Experimental setup: The listeners will be presented with 2 overlapping non-recorded human talkers, each of which will be spatially separated. Each talker will say several pairs of digits (e.g., “one three, five four, nine nine”). The listeners’ task is to report the largest two-digit number (i.e., “nine nine” = ninety-nine, in this example). For the project, we also built a model system to perform the same task as the human.

System description

Our model system has the building blocks shown here:

It uses the following hardware module:

1. A binaural  silicon cochlea, which outputs spikes and sampled audio data

and the following software modules:

2. Binaural receiver: This module implements a spike-based algorithm in jAER that extracts interaural time differences (ITDs) in real-time based on the spikes from the hardware cochlea. The results are shown here. The first panel shows the unnormalized histogram of possible ITD values in the presence of one speaker. The second panel shows the same plot but normalized. The third panel shows the saliency output as explained in the saliency section.

3. Automatic Speech Recognizer: This module extracts the digits spoken by the two speakers. In this case, we explored the use of several real-time speech recognition toolbox including the Microsoft Recognition System, the Google App, and the Sphinx toolbox.

4. Saliency Module: This module uses the ITD maps extracted by the binaural receiver to extract novelty of a sound source based on spatial information.

5. Cognition: This module determines the source/speaker to attend based on the outputs of the ASR and the novelty detector. Attention directs the module to focus on the digits coming from one of the 2 speakers. It also reports the correct answer (the largest pair of digits).

The different blocks are executed on different laptops and each module communicates to the cognition module through UDP packet consisting of ITD information and ADC samples.

Real-time implementation

Several components were adapted to work in realtime, specifically, the audio input, ITD calculations, beam forming, and the speech recognition.

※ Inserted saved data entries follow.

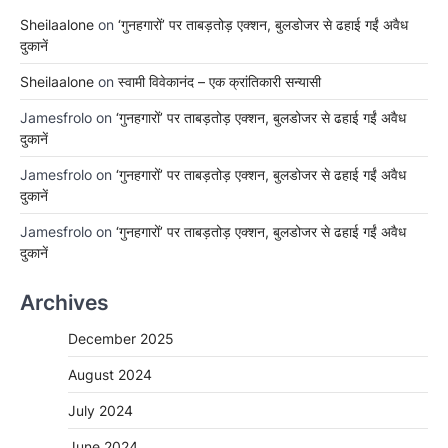
Sheilaalone
on
‘गुनहगारों’ पर ताबड़तोड़ एक्शन, बुलडोजर से ढहाई गईं अवैध
दुकानें
Sheilaalone
on
स्वामी विवेकानंद – एक क्रांतिकारी सन्यासी
Jamesfrolo
on
‘गुनहगारों’ पर ताबड़तोड़ एक्शन, बुलडोजर से ढहाई गईं अवैध
दुकानें
Jamesfrolo
on
‘गुनहगारों’ पर ताबड़तोड़ एक्शन, बुलडोजर से ढहाई गईं अवैध
दुकानें
Jamesfrolo
on
‘गुनहगारों’ पर ताबड़तोड़ एक्शन, बुलडोजर से ढहाई गईं अवैध
दुकानें
Archives
December 2025
August 2024
July 2024
June 2024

The key difference between a realtime implementation and its original offline implementation is that the realtime version operates on small sections of audio ("frames") at a time, whereas the offline version can wait until the whole sound is presented, then calculate it in one go. Here, each of the frames was just 15 ms long (because of the settings for sending the udp packets in jAER), meaning that we were generally working with very short latencies despite the complexity of the processing.

Because we need real-time stereo audio samples, we had two choices. 1) Sampling the sound from two mono microphones using the laptop. This turned out to be quite difficult, we could only get mono even with two microphones and using different software packages such as Audacity. The lack of audio input connectors in many laptops also make it difficult to do the stereo sampling. 2) Sending ADC samples from the AER-EAR2 board. The ADC samples was not as clean as recorded speech on the laptop. The sampling rate was low so the recorded speech was not clear. We finally could get the sampling rate up to 9kHz leading to an understandable speech.


Setup: ITD and binaural ADC samples are sent using UDP packets from the AER-EAR2 board. The ITD information is used then for demixing the audio mixture from each of the two microphones.